**EXERCISE REQUIREMENTS**
I would like each line of the data that holds the word "vesti" copied out.

**EXERCISE INPUT**

------------------------------------

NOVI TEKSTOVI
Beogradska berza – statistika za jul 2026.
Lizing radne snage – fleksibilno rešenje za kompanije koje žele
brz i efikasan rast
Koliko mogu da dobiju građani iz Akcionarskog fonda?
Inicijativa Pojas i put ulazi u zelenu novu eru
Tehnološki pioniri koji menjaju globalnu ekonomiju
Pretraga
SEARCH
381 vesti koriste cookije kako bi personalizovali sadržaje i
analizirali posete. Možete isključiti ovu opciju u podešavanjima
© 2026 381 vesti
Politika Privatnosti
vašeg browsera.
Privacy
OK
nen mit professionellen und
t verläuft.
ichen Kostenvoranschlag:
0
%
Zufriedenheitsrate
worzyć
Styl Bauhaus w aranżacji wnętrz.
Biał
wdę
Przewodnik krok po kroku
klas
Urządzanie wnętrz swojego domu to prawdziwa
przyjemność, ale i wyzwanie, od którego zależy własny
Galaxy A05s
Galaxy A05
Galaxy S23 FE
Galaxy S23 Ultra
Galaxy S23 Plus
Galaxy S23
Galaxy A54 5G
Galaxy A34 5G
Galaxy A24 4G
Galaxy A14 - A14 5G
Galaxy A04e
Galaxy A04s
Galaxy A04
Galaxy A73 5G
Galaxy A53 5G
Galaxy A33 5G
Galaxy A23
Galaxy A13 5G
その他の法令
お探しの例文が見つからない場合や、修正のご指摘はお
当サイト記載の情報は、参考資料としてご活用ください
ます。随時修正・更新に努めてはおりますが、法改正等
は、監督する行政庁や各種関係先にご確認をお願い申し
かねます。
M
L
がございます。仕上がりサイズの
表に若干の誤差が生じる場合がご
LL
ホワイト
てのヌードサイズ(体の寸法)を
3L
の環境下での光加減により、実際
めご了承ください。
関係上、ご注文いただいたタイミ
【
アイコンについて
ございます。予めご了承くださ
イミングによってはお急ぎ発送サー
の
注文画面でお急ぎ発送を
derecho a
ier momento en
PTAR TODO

------------------------------------

**SOLUTION**
381 vesti koriste cookije kako bi personalizovali sadržaje i
© 2026 381 vesti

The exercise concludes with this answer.